“Fugit amor”, l’abbraccio eterno di Rodin nell’arte contemporanea di Anselm Kiefer
di Sveva Di Palma
La bella Galleria Lia Rumma di Napoli, con il suo assolato terrazzo e i suoi colori chiari, fa da contenitore e cornice alla mostra dell’artista tedesco Anselm Kiefer, intitolata “Fugit amor”.
Anselm Kiefer, pittore, scultore e teorico dell’arte, classe 1945, nato a Donauschingen e cresciuto a Friburgo, non è nuovo sul palcoscenico dell’arte contemporanea partenopea.
Il Museo di Capodimonte, ad esempio, ospita opere famose dell’artista. La più emblematica è Mare nostrum, il grande olio su tela realizzato nel 2006, un’inquietante e bruscamente disturbante rappresentazione di un Mediterraneo plumbeo, inospitale, insondabile; non più la culla della civiltà, ma un guado burrascoso e sterile, realizzato con materiali ferrosi e pennellate materiche, grumose, scure, rugginose.
Kiefer miscela le arti ed insieme ad esse i suoi talenti, unendo pittura, scultura e teoria.
L’arte contemporanea è sperimentazione, scelta del brutto tanto quanto del classicamente bello, è una rivoluzione dei canoni estetici e degli strumenti d’approccio di cervello e occhio. Gli elementi prelevati da Kiefer e poi spesi nella concretizzazione in forma tangibile delle opere da egli ideate appartengono ad ogni tipo di materiale esistente, richiamando principalmente l’arte povera. Pezzi di oggetti assemblati in nuovo ordine, con nuovo scopo e parliamo dunque di sacchi, metalli, carte, disegni, tagli nella tela, plastiche, tubi, bottiglie, stoffe; quasi una raccolta indifferenziata di oggetti e/o utilità.
In Fugit Amor, il “riutilizzo” e l’“assemblaggio” è riproposto, in multiforme e polivalente fusione con una pittura più normalizzante, calmante. Il punto di partenza è l’omonima scultura dell’artista francese Auguste Rodin, un capolavoro assoluto, un apice irraggiungibile.

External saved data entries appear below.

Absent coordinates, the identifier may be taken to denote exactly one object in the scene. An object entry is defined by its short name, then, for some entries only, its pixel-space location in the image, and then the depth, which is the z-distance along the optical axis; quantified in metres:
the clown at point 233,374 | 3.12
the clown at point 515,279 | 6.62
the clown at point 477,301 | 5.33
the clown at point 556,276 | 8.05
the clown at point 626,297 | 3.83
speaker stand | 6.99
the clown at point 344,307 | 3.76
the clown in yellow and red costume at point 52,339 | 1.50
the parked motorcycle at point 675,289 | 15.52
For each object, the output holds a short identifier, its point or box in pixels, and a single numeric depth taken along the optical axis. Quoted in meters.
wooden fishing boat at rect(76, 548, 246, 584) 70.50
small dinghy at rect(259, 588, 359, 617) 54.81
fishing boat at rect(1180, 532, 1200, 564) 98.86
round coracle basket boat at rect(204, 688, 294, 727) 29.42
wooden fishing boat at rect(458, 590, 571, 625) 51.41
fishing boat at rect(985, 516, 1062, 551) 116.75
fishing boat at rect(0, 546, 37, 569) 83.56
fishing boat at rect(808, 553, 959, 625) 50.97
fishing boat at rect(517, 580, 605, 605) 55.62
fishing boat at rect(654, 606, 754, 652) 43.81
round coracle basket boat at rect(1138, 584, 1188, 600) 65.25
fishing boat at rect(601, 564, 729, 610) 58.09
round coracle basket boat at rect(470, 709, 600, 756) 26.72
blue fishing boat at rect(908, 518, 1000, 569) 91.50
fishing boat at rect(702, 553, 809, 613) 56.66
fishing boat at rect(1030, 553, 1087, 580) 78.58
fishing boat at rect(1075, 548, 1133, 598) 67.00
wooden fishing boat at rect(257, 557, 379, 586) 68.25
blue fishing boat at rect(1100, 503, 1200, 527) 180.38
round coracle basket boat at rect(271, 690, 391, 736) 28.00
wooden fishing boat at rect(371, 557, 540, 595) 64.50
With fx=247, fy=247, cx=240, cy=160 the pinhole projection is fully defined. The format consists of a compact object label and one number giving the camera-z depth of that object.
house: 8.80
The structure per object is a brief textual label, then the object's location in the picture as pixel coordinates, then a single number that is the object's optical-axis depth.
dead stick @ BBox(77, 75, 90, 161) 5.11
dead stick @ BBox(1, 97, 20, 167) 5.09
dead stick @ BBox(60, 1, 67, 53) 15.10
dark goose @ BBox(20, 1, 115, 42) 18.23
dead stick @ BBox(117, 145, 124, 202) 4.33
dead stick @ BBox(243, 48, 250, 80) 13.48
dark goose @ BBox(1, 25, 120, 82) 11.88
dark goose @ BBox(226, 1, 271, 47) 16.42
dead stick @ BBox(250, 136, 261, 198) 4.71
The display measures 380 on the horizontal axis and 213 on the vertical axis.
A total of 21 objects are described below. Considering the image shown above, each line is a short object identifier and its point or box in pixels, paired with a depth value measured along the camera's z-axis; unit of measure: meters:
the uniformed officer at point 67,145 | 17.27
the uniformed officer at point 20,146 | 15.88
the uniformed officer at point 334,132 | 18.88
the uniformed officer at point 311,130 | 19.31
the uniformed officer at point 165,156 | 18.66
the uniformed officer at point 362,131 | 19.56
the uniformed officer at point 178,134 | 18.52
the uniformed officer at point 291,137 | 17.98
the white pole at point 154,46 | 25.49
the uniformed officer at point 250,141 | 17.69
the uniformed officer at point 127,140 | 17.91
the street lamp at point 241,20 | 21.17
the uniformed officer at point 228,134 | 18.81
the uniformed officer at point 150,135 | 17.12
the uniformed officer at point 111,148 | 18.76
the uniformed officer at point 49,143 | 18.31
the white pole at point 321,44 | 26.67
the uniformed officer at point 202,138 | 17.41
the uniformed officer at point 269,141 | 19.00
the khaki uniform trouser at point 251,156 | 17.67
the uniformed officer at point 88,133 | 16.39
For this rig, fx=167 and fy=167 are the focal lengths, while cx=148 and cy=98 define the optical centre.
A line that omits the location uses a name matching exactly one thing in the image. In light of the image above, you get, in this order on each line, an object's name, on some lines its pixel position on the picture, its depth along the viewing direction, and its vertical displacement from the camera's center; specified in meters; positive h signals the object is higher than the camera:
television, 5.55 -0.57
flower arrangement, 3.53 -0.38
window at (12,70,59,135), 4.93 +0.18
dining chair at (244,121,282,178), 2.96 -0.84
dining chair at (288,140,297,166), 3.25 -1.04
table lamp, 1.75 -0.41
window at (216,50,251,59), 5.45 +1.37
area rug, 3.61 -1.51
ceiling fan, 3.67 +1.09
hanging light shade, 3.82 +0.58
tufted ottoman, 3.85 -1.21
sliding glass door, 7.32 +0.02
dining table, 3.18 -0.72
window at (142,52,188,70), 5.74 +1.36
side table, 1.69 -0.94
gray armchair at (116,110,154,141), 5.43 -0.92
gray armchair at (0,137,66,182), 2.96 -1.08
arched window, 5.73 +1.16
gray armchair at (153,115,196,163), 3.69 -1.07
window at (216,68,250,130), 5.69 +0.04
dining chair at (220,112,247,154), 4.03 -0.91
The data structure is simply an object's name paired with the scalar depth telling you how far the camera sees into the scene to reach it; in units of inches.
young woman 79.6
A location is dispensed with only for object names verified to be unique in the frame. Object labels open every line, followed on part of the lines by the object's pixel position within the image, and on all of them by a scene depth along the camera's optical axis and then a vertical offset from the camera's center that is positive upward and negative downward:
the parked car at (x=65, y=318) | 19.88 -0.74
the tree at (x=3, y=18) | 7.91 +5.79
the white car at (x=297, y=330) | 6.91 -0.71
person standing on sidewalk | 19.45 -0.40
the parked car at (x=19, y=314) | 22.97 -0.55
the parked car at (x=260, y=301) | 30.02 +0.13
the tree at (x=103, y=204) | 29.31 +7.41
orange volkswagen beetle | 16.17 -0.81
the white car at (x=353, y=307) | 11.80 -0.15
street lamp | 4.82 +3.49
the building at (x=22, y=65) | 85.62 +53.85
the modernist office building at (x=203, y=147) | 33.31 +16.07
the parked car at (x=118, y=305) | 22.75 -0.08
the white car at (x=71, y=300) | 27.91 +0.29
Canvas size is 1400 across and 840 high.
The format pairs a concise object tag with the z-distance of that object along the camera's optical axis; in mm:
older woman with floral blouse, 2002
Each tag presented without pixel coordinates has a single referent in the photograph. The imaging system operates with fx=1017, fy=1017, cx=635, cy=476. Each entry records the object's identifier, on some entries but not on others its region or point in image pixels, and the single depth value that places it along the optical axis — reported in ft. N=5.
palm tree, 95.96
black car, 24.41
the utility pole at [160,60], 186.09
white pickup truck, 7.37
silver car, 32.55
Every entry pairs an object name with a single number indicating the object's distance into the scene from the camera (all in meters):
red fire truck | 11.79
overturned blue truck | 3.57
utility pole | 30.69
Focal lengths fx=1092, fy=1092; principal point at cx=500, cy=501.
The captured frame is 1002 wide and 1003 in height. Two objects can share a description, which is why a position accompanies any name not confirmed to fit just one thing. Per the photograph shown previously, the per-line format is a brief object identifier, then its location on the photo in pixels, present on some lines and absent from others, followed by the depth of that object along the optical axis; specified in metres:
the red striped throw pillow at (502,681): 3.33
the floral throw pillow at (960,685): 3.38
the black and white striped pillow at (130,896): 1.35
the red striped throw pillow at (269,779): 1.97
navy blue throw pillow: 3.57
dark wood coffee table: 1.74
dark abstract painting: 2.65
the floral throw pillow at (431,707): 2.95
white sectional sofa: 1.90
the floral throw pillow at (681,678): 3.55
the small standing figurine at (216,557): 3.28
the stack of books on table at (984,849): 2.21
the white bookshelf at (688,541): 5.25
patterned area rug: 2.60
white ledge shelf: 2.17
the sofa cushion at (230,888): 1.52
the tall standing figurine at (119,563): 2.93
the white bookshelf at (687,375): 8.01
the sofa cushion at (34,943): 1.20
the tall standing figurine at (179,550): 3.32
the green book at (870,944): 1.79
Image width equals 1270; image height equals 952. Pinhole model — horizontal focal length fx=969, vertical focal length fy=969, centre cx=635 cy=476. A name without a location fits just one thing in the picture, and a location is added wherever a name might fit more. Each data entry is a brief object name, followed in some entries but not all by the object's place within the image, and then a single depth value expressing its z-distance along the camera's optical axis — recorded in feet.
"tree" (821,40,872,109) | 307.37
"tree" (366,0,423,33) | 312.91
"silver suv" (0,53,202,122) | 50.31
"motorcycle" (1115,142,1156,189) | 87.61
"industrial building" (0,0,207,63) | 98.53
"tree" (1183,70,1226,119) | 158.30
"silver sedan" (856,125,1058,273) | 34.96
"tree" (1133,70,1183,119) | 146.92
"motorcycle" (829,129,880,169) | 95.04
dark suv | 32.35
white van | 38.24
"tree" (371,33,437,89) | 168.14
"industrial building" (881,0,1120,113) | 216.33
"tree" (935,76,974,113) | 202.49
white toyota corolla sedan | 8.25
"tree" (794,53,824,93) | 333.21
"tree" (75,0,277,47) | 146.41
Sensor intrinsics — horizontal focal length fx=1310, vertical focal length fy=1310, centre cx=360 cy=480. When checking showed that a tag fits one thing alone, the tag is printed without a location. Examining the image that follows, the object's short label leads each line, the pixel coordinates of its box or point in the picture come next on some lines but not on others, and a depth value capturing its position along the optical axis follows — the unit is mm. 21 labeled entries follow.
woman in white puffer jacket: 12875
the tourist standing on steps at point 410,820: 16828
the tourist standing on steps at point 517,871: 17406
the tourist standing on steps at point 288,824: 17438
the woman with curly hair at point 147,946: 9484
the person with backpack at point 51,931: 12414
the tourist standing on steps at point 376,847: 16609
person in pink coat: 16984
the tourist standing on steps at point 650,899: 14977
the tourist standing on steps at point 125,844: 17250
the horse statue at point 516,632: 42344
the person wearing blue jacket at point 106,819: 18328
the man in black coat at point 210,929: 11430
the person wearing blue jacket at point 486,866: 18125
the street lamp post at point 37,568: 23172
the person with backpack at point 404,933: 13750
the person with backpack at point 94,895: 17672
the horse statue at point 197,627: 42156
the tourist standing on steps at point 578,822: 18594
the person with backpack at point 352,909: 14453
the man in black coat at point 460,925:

Anselm Kiefer crea con l’opera classica, armoniosa, equilibrata, un rapporto di tensione e opposizione, un dialogo d’amore a distanza. L’amore messo in scena dalla mostra, comunicato da opere confezionate e donate allo spettatore in teche di vetro – cubicoli trasparenti che racchiudono e al contempo espongono con vulnerabile semplicità – non è l’amore tormentato tra amanti raffigurato da Rodin, ma un amore per il tutto.
Un amore eterno, mitico, ancestrale; un amore che abbraccia i mali quotidiani, per i fiori e i petali caduti e riutilizzati, per cerotti, fogli, tronchi morti, aste di ferro, bulloni, assi, lamiere. L’amore per le cose inutili, perdute, inanimate. Un amore per la fatiscenza della modernità, quasi un riferimento alla “poetica del brutto” di ispirazione baudelairiana.
Kiefer immerge questo amore in una narrazione fluida di tempo e spazio, senza incatenarla in un susseguirsi cronologico, senza indagarne la logicità. Tempo e spazio sono trattati come un unico liquido amniotico che nutre e dal quale nascono i miti e i romanzi cavallereschi, l’immondizia e la natura, l’uomo e la sua storia, il bello e l’orrido, la religione e i tubi di scarico, la perfezione formale e la stortura, la morte assieme alla vita. Nulla merita amore più di qualcos’altro, perché in questo liquido tutto coesiste e vive, cambiando la sua forma, mutando, involvendo ed evolvendo senza sosta; tutto resta, tuttavia, amabile e venerabile, perché parte dell’esistente.
Kiefer, da artista poliedrico e uomo d’intelletto, ha immaginato e costruito un lavoro di religiosa solennità, sconvolgente modernità e grande ricchezza esegetica, fornendo al suo pubblico un’occasione di riflessione emozionante e dissestante, dimostrando, ancora una volta, quanto l’arte continui ad essere imperituramente il pungolo del pensiero.